CHAPTER XIII
BOHEMIAN SYMPHONIES
In the music of modern Bohemia is one of the most vital utterances of the folk-spirit. The critic may not force a correspondence of politics and art to support his theory. Yet a cause may here be found as in Russia and Finland. (Poland and Hungary had their earlier song). There is a sincerity, an unpremeditated quality in Bohemian music that is not found among its western neighbors. The spirit is its own best proof, without a conscious stress of a national note. Indeed, Bohemian music is striking, not at all in a separate tonal character, like Hungarian, but rather in a subtle emotional intensity, which again differs from the wild abandon of the Magyars. An expression it must be of a national feeling that has for ages been struggling against absorption. Since ancient times Bohemia has been part of a Teutonic empire. The story of its purely native kings is not much more than legendary. Nor has it shared the harder fate of other small nations; for the Teuton rule at least respected its separate unity.
But the long association with the German people has nearly worn away the racial signs and hall-marks of its folk-song. A Bohemian tune thus has a taste much like the native German. Yet a quality of its own lies in the emotional vitality, shown in a school of national drama and, of late, in symphony. It is not necessary to seek in this modern culmination a correspondence with an impending danger of political suppression. Art does not follow history with so instant a reflection.
The intensity of this national feeling appears when Smetana himself, the minstrel of the people, is charged at home with yielding to the foreign influence. Here again is the hardship of the true national poet who feels that for the best utterance of his message he needs the grounding upon a broader art; here is the narrow Chauvinism that has confined the music of many lands within the primitive forms.
Two types we have in Bohemian music of later times: one, Smetana, of pure national celebration; a second, Dvôrák, who with a profound absorption of the German masters, never escaped the thrall of the folk-element and theme.
[ SMETANA. SYMPHONIC POEM, "THE MOLDAU RIVER"[45] ]
Simplicity is uppermost in these scores; yet the true essence is almost hidden to the mere reader. With all primitive quality they are more difficult than many a classic symphony.

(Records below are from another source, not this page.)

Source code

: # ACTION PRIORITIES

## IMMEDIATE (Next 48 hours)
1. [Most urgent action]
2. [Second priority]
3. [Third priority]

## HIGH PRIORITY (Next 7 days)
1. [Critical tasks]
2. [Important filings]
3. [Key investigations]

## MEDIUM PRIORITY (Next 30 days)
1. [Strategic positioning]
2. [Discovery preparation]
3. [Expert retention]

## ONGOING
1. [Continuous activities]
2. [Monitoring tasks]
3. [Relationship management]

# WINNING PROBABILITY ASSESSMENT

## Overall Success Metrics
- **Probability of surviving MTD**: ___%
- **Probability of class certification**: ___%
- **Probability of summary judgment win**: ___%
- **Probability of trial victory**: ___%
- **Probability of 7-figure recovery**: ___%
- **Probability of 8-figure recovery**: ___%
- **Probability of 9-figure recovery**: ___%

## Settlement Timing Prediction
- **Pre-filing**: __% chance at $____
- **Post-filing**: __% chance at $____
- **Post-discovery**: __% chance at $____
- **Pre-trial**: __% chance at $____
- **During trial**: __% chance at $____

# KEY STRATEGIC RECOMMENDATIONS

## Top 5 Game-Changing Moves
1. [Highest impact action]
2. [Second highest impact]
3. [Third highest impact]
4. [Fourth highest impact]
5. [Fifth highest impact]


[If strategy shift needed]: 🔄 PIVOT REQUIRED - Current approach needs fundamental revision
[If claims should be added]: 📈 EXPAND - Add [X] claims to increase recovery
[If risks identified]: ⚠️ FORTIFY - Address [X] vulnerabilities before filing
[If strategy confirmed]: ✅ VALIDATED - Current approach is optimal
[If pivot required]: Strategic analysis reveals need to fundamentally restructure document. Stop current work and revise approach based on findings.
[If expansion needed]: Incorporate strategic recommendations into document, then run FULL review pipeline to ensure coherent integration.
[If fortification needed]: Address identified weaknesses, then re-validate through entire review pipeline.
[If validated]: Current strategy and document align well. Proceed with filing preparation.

The latent charm of folk humor and sentiment depends more on tradition and sympathy than on notation.
The naïvely graphic impulse (that we find throughout the choral works of Bach) that merely starts a chance themal line, as here of the first branch of the Moldau, does not disturb the emotional expression. And while the feeling is sustained, the art is there, not to stifle but to utter and set free the native spring of song.
It must be yielded that the design is not profound; it smacks of the village fair rather than of grand tragedy. Song is ever supreme, and with all abundance of contrapuntal art does not become sophisticated. The charm is not of complexity, but of a more child-like, sensuous kind.